## [TASK TO CARRY OUT]
Determine how many lines below contain the word "Татьяна", then write that number by itself.

## [SUPPLIED DATA]
⁂

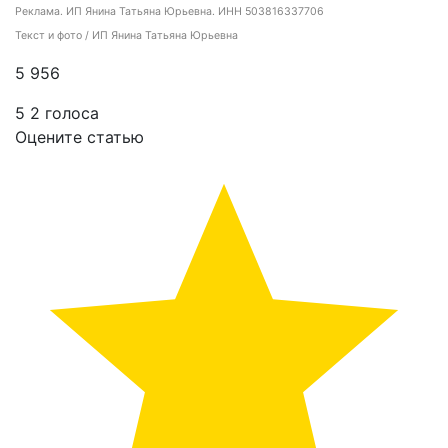
Реклама. ИП Янина Татьяна Юрьевна. ИНН 503816337706
Текст и фото / ИП Янина Татьяна Юрьевна
5 956
5
2
голоса
Оцените статью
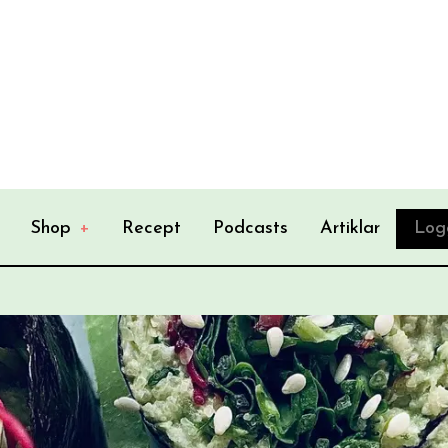
Shop
+
Recept
Podcasts
Artiklar
Log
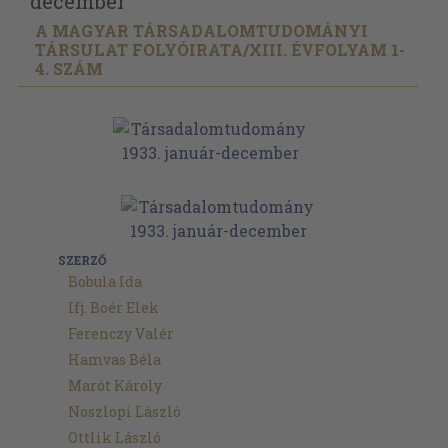
december
A MAGYAR TÁRSADALOMTUDOMÁNYI
TÁRSULAT FOLYÓIRATA/
XIII. ÉVFOLYAM 1-
4. SZÁM
SZERZŐ
Bobula Ida
Ifj. Boér Elek
Ferenczy Valér
Hamvas Béla
Marót Károly
Noszlopi László
Ottlik László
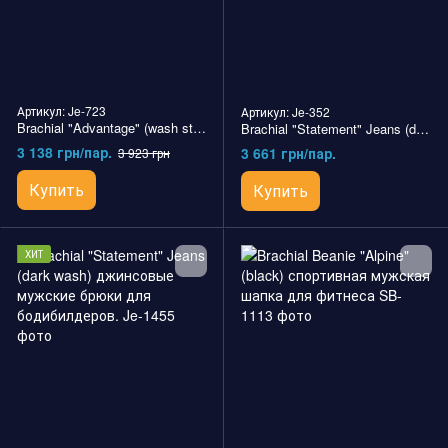
Артикул: Je-723
Артикул: Je-352
Brachial "Advantage" (wash stripe) джинсовые мужские брюки для бодибилдеров
Brachial "Statement" Jeans (dark wash) джинсовые мужские брюки для бодибилдеров
3 138 грн/пар.
3 661 грн/пар.
3 923 грн
Купить
Купить
ХИТ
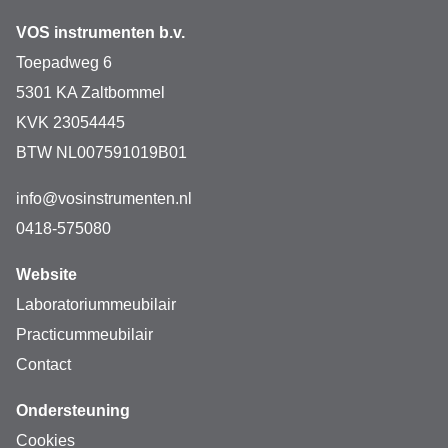
VOS instrumenten b.v.
Toepadweg 6
5301 KA Zaltbommel
KVK 23054445
BTW NL007591019B01
info@vosinstrumenten.nl
0418-575080
Website
Laboratoriummeubilair
Practicummeubilair
Contact
Ondersteuning
Cookies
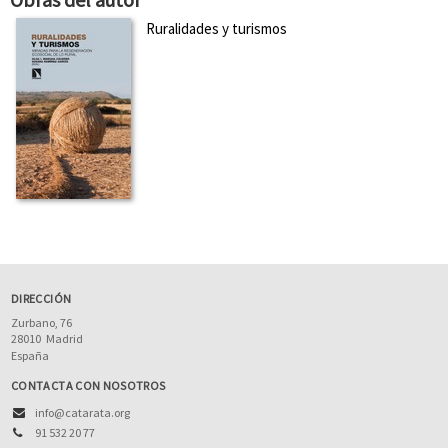
Ruralidades y turismos
DIRECCIÓN
Zurbano, 76
28010
Madrid
España
CONTACTA CON NOSOTROS
info@catarata.org
91 532 20 77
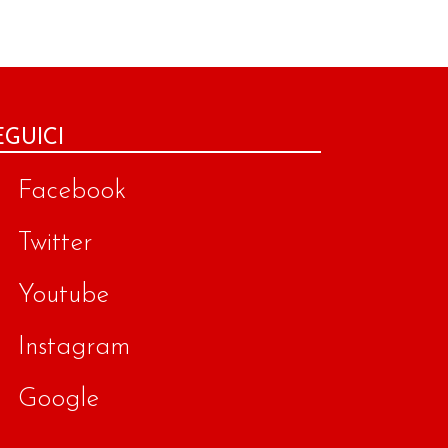
EGUICI
Facebook
Twitter
Youtube
Instagram
Google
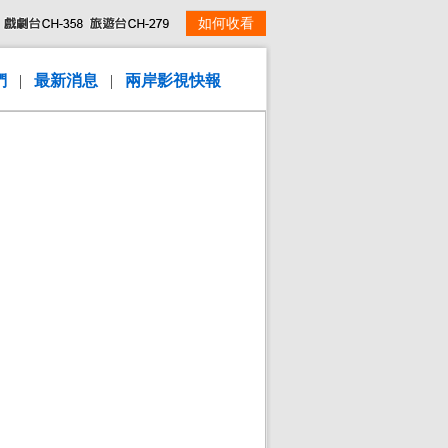
如何收看
們
|
最新消息
|
兩岸影視快報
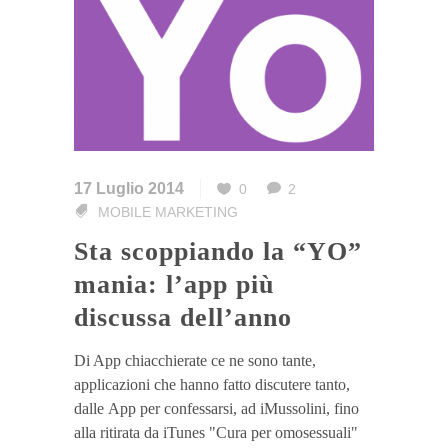
17 Luglio 2014
0
2
MOBILE MARKETING
Sta scoppiando la “YO”
mania: l’app più
discussa dell’anno
Di App chiacchierate ce ne sono tante,
applicazioni che hanno fatto discutere tanto,
dalle App per confessarsi, ad iMussolini, fino
alla ritirata da iTunes "Cura per omosessuali"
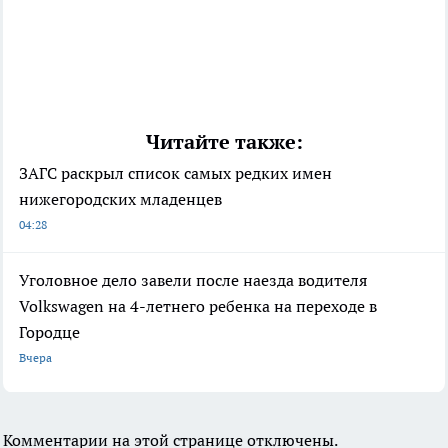
Читайте также:
ЗАГС раскрыл список самых редких имен
нижегородских младенцев
04:28
Уголовное дело завели после наезда водителя
Volkswagen на 4-летнего ребенка на переходе в
Городце
Вчера
Комментарии на этой странице отключены.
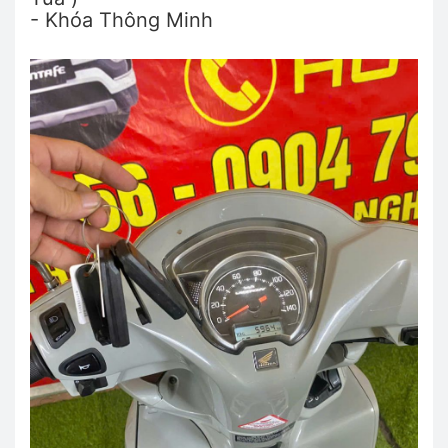
- Khóa Thông Minh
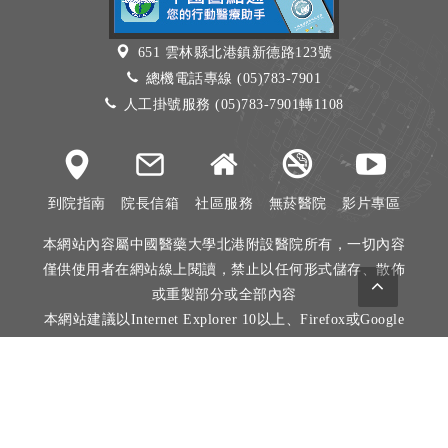
651 雲林縣北港鎮新德路123號
總機電話專線 (05)783-7901
人工掛號服務 (05)783-7901轉1108
到院指南
院長信箱
社區服務
無菸醫院
影片專區
本網站內容屬中國醫藥大學北港附設醫院所有，一切內容
僅供使用者在網站線上閱讀，禁止以任何形式儲存、散佈
或重製部分或全部內容
本網站建議以Internet Explorer 10以上、Firefox或Google
Chrome等瀏覽器瀏覽。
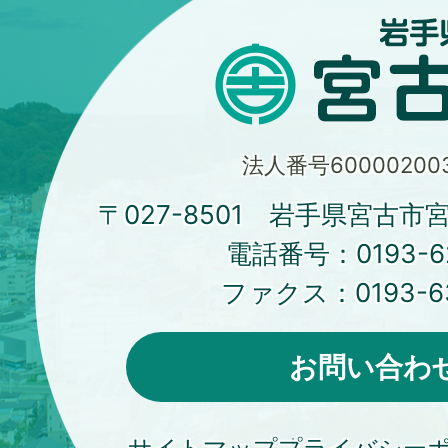
法人番号600002003
〒027-8501 岩手県宮古市
電話番号：
0193-6
ファクス：
0193-6
お問い合わ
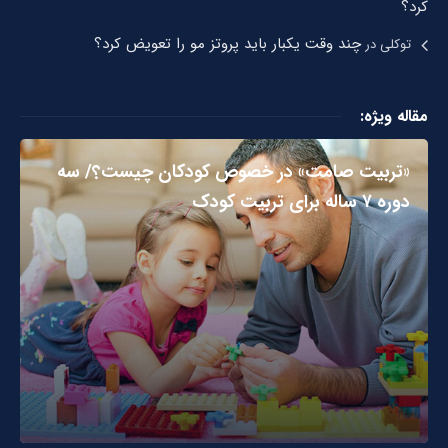
کرد؟
چند وقت یکبار باید پروتز مو را تعویض کرد؟
توکلی
در
مقاله ویژه:
«تربیت صامت» در خصوص کودکان چیست؟/ سه
دوره ۷ ساله برای تربیت کودک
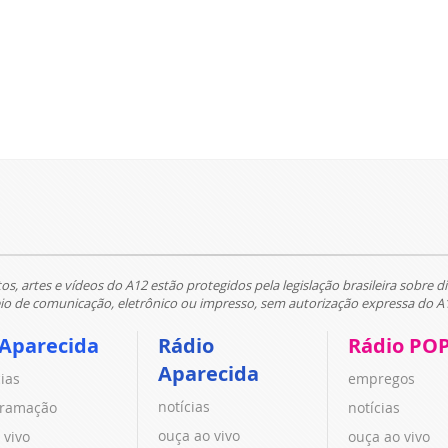
tos, artes e vídeos do A12 estão protegidos pela legislação brasileira sobre di
 de comunicação, eletrônico ou impresso, sem autorização expressa do A
 Aparecida
Rádio
Rádio PO
Aparecida
cias
empregos
notícias
ramação
notícias
ouça ao vivo
 vivo
ouça ao vivo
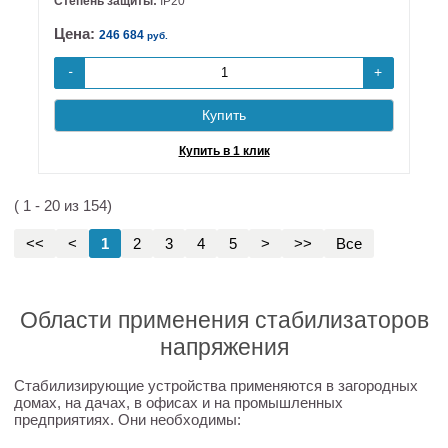
Степень защиты:
IP20
Цена:
246 684
руб.
+
-
Купить
Купить в 1 клик
( 1 - 20 из 154)
<<
<
1
2
3
4
5
>
>>
Все
Области применения стабилизаторов
напряжения
Стабилизирующие устройства применяются в загородных
домах, на дачах, в офисах и на промышленных
предприятиях. Они необходимы:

⁂

## [YOUR RESPONSE]
2